Revolutionary state in the Philippines

The Federal State of the Visayas (Estado Federal de Visayas, Pederal nga Estado sang Visayas, Pederal nga Estado sa Visayas, Pederal na Estado ng Visayas) was a revolutionary state in the Philippine archipelago during the revolutionary period. It was a proposed administrative unit of the Philippines under a federal form of government.

==History==
===Panay revolt===
A revolutionary group, the Comité Conspirador (Conspirators Committee), was organized in the town of Molo in Panay island in March 1898. The group, which planned an uprising against the Spanish colonial government, regularly held meetings at the residence of Francisco Villanueva. The organization later became the Comité Central Revolucionario de Visayas (Central Revolutionary Committee of the Visayas) as support for the group grew. They commenced a revolution in Panay in August 1898 and established a temporary revolutionary government in November 1898, which would later be known as the Gobierno Provisional del Distrito de Visayas (Provisional Government of the District of Visayas). The rebels were led by Gen. Adriano Hernandez y Dayot.
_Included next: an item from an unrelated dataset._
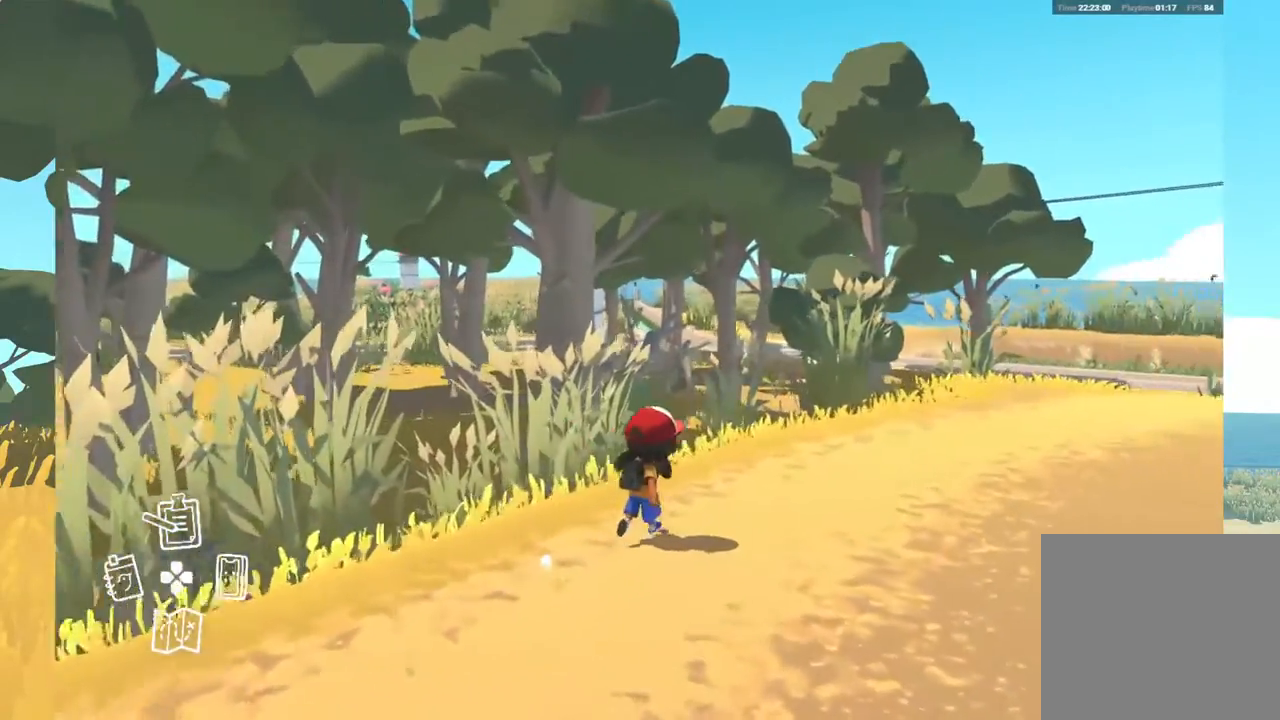
{"buttons": [], "left_stick": "up-right", "right_stick": "center", "events": [[100, "right_stick", "center"]]}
The Spanish–American War that was sparked in Cuba reached the Philippines on May 1, 1898, when US Commodore George Dewey defeated a badly supported and equipped fleet of the Spanish Navy in the battle of Manila Bay. Following that defeat, the Spanish designated Iloilo City as the colonial government's capital after Manila fell to the Americans on August 13, 1898, and later installed Roque López as president of the provisional government in Santa Barbara town in Iloilo. Diego de los Ríos was named Governor General over the Philippines. The Spanish armed the Iloilo Voluntarios (Iloilo Volunteers), a battalion composed mainly of Ilonggos believing that they are loyal to the Spanish crown. However, Ilonggo revolutionaries, calling themselves the "Ejército Libertador" (Liberation Army), started a revolt gaining control of all of Panay within days, except for Iloilo, Jaro, La Paz and Molo.

===Malolos Congress===
The Panay government, along with the two cantonal governments and other governments in Leyte and Samar were represented in the Malolos Congress which ratified the declaration of Philippine Independence although they had reservations in regards to the Malolos-based government by President Emilio Aguinaldo. Within the month when the congress was convened, these governments recognized the authority of the Malolos Government but retained governance over its jurisdiction. The Visayas governments still had the ability to exercise taxation and maintain their own armies.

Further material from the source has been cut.